It is 3:10 AM and another difficult night. While many of the fears and anxieties I have during the day have been pushed aside by distraction, it is dark and they are waiting for me. Just like they always do. Sometimes the days go by swiftly without a hitch, but that feeling of landing amongst my problems never goes away completely.
I call this feeling many things, uncertainty, anxiety, hopelessness. It is a beast of many names. I’ve carried it along with me for a long time now.
When I was five years old my mother would find me in the bathroom, scratch marks and bite imprints on my arms and legs. I was unable to release the anger and sadness and my young mind could not cope. My parents were separating, my mom had just found her biological family, and I felt unsafe. Of course I was not aware of these causes as I sat there crying; I just felt anger, fear and a deep, confused sorrow.
It was around that time that my mom and I came up with a strategy. We built a safety guard rail to keep my “car” from going off the road.
1.) Yell into a pillow and have a good cry.
2.) Eat a snack.
3.) Talk about it.
I feel as though these simple steps have carried into my life now, in a slightly modified form. Crying still releases the pain, having a good snack or a cup of soothing tea raises my blood sugar, and I have found talking and writing to be very beneficial. Healthy touch is found with a pet, family member or close friend.
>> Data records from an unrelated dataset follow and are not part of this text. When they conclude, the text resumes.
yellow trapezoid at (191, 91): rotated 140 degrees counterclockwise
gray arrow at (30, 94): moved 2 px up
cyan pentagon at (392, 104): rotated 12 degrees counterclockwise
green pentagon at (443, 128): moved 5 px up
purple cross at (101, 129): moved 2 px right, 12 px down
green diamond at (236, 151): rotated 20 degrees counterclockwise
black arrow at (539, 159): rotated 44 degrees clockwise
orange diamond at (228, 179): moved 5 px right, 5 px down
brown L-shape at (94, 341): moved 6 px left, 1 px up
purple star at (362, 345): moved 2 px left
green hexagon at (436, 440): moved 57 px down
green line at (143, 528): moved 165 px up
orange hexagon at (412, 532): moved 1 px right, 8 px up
Here’s the thing: the sadness doesn’t just disappear. It can be relentless, patient and unyielding. In the face of these, repetition is important. To respond to this, I try to become unyielding in my coping practices. Unyielding in my self forgiveness.
It can be so easy to internalize our fears and sadnesses. Some of us keep up a happy persona, we study hard, we smile, we keep up appearances. All the while we are hurting inside. Others of us may express unhealthy forms of anger and violence to ourselves or people around us.
All are expressions of our hurt. This self blame is so, so harming.
Being “good” and “kind” was always a goal of mine, and still remains to be, and I saw expressing hurt or anger externally would hurt other people. Thus I avoided expressing anything at all and hurt myself instead.
It is important to show some of your true state to people, while you do not have to explode with anger or sob around strangers; simply saying “I’m having a really rough time” to a friend can relive a load. Be honest.
It is still around 3:00 AM. I am still myself, with the same problems, fears and sadnesses. Still, with all of this, I try to accept myself, where I am. I try and remember that blaming myself for my perceived weaknesses when I am already down is a terrible thing to do. Instead, practice a little self compassion and kindness.
You are deserving of happiness. You are not held by your “weaknesses”, you are not in a permanent place. You need a rest. You need tending.
Sometimes other people cannot tend us, sometimes we have to tend ourselves. And thats okay too.